# EXERCISE DATA:
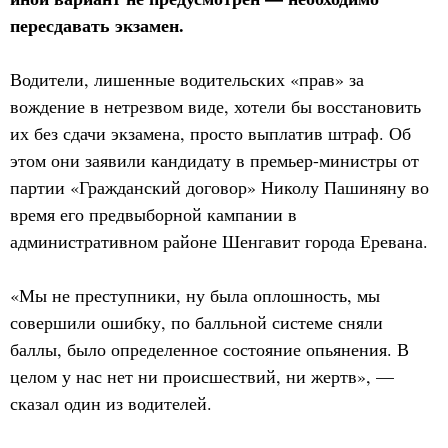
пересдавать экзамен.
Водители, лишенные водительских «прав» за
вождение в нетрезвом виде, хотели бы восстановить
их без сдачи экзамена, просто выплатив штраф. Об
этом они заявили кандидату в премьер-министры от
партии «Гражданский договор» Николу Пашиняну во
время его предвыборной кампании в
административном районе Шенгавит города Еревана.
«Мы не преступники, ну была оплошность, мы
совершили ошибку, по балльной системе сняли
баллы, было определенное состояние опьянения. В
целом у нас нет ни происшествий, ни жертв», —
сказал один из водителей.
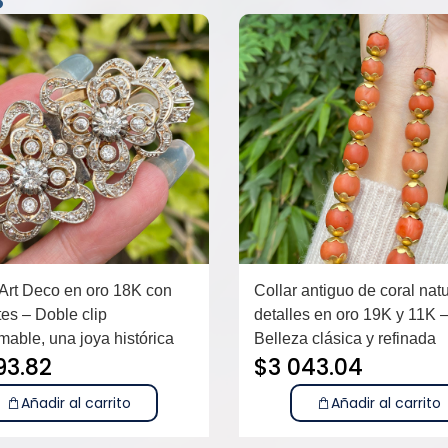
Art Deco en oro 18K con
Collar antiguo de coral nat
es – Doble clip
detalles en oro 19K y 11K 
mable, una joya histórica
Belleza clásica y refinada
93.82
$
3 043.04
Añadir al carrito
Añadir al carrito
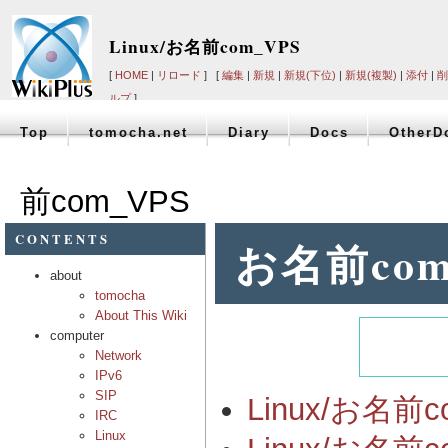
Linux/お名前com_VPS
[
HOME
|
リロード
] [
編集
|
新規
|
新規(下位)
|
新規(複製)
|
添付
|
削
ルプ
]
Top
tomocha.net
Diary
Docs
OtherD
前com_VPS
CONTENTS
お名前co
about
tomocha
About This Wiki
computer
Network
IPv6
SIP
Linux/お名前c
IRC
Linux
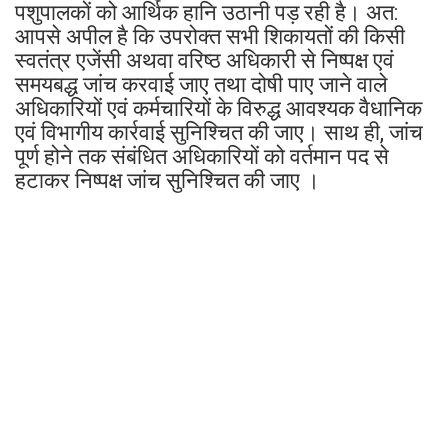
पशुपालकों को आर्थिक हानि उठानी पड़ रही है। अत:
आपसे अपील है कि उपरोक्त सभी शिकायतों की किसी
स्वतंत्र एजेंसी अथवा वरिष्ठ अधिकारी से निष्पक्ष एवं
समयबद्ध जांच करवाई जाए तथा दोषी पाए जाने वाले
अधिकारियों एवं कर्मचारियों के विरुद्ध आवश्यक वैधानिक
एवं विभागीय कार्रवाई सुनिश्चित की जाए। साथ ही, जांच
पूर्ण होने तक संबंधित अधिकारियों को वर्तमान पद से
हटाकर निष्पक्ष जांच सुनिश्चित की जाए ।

--

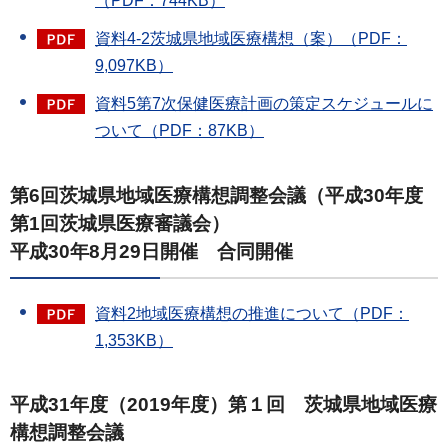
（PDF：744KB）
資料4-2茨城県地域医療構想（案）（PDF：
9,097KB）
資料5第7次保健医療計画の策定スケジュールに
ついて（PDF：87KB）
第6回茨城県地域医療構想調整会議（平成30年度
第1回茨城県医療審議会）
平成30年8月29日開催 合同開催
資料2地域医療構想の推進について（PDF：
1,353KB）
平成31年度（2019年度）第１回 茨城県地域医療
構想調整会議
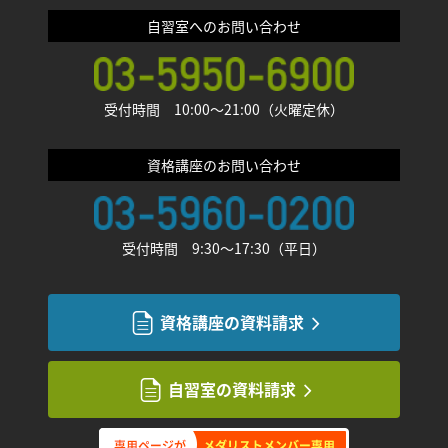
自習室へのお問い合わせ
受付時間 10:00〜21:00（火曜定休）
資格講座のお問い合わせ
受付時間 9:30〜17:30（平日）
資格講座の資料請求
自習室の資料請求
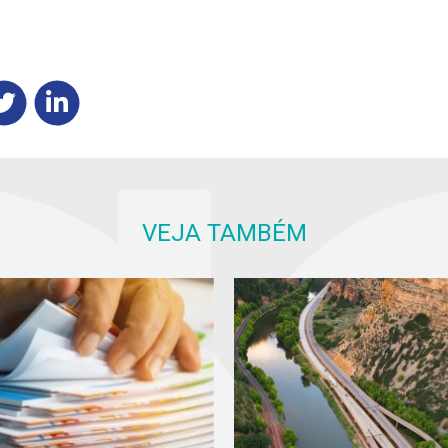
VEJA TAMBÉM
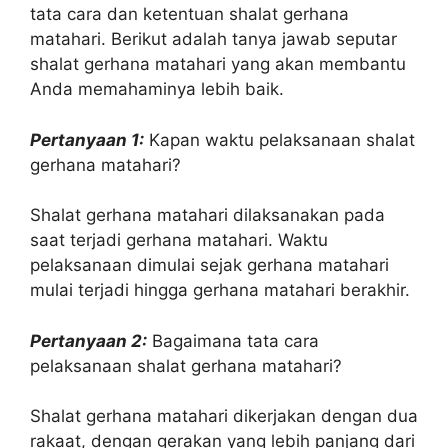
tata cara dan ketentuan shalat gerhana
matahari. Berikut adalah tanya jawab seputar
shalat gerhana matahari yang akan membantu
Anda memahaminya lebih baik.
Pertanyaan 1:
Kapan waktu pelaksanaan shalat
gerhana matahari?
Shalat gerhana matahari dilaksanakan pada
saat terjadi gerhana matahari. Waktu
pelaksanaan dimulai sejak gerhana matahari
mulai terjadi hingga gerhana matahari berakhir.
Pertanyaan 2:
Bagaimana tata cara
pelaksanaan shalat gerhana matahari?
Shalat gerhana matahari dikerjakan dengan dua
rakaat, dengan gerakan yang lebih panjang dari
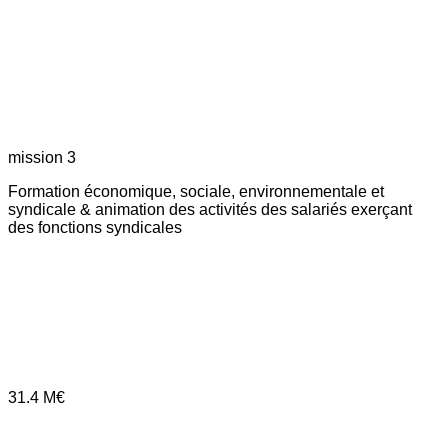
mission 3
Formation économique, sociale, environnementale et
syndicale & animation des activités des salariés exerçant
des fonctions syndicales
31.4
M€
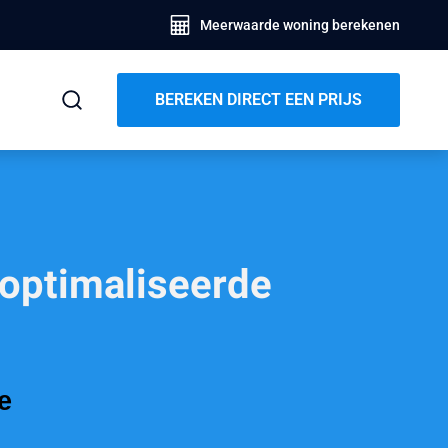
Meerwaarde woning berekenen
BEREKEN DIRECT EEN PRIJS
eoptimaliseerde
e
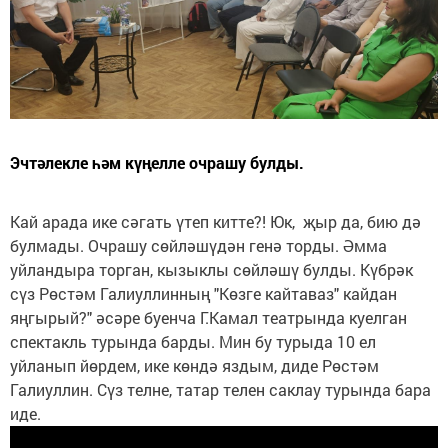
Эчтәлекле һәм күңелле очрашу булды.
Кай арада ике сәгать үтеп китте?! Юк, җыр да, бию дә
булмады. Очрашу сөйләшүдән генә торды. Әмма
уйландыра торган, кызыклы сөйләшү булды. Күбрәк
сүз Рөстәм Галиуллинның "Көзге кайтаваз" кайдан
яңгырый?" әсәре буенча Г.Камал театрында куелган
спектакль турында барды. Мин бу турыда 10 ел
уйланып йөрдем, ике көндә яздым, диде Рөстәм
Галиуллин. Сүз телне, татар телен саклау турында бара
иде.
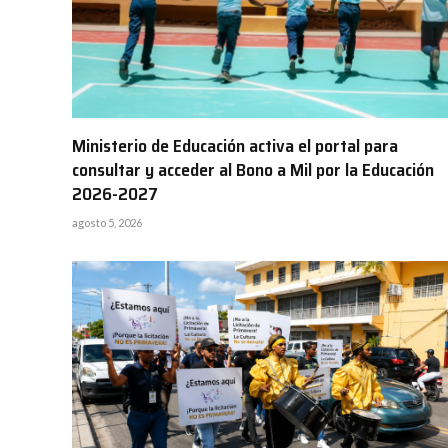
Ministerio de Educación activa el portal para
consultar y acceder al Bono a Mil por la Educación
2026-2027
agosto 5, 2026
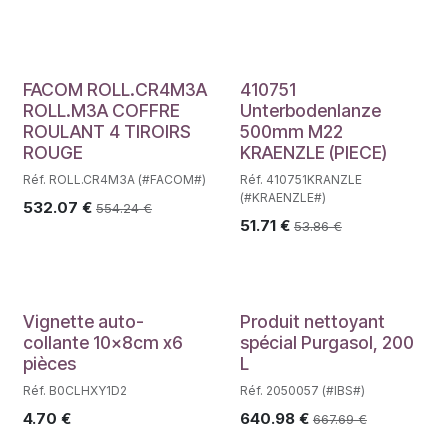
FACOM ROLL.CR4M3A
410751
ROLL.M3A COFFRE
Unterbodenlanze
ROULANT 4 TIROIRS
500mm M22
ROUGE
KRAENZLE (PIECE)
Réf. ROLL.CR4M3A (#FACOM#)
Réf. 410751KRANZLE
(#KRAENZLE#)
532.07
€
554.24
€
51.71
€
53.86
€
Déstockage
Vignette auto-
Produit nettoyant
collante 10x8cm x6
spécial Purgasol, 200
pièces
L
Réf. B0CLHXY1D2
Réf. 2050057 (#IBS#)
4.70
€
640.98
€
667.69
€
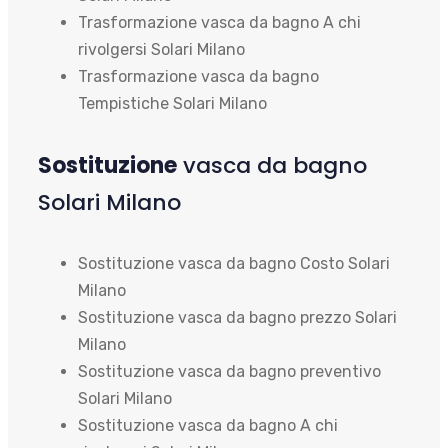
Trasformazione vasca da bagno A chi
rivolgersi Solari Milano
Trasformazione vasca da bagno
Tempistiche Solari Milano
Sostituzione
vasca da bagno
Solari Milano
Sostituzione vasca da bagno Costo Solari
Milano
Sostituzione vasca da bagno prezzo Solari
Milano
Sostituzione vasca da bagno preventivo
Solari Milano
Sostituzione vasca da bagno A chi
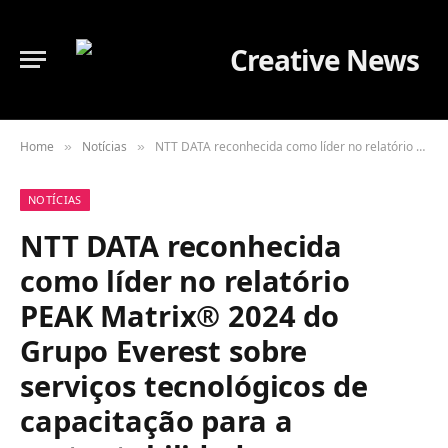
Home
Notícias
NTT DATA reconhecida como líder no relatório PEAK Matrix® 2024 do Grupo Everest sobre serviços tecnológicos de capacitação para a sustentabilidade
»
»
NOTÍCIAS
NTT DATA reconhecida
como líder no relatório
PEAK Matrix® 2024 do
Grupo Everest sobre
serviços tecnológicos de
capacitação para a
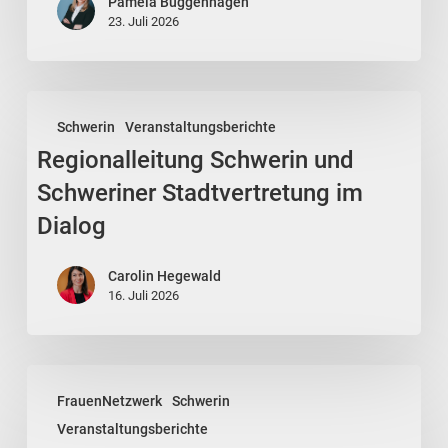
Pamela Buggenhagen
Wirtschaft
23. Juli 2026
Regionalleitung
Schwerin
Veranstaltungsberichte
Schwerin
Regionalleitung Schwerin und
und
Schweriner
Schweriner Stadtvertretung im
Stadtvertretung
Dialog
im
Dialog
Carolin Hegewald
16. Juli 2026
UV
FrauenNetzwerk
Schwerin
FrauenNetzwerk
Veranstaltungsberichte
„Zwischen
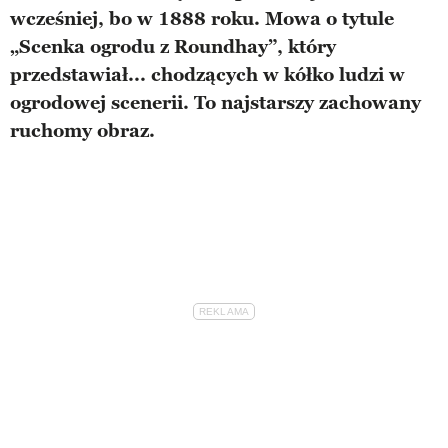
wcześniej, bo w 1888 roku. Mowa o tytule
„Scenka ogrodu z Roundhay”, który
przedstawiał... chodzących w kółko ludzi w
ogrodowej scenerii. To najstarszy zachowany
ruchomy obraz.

* * *

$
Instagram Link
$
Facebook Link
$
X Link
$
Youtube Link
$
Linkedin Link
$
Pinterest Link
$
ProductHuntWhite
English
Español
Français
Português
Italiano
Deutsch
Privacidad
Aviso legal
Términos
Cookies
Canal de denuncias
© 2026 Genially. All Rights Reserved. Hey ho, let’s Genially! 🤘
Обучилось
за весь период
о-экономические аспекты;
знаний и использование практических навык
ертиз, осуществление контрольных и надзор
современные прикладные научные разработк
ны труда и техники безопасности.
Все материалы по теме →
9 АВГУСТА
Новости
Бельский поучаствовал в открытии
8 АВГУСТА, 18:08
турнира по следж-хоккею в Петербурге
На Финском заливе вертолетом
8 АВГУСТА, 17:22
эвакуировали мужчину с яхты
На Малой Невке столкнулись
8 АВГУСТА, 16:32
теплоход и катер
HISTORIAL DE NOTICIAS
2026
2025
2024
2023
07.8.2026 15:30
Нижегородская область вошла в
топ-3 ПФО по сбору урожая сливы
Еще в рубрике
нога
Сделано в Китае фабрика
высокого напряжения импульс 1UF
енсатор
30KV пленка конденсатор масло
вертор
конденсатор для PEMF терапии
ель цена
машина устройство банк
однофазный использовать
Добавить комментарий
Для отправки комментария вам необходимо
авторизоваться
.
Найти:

# THE TASK:
Rewrite the data from the line that has "VEJA TAMBÉM" through the line that has "rakaat, dengan gerakan", replacing "Pertanyaan" with "Soal" and changing nothing else. Leave the pictures out of your answer.

# YOUR RESPONSE:
VEJA TAMBÉM
tata cara dan ketentuan shalat gerhana
matahari. Berikut adalah tanya jawab seputar
shalat gerhana matahari yang akan membantu
Anda memahaminya lebih baik.
Soal 1:
Kapan waktu pelaksanaan shalat
gerhana matahari?
Shalat gerhana matahari dilaksanakan pada
saat terjadi gerhana matahari. Waktu
pelaksanaan dimulai sejak gerhana matahari
mulai terjadi hingga gerhana matahari berakhir.
Soal 2:
Bagaimana tata cara
pelaksanaan shalat gerhana matahari?
Shalat gerhana matahari dikerjakan dengan dua
rakaat, dengan gerakan yang lebih panjang dari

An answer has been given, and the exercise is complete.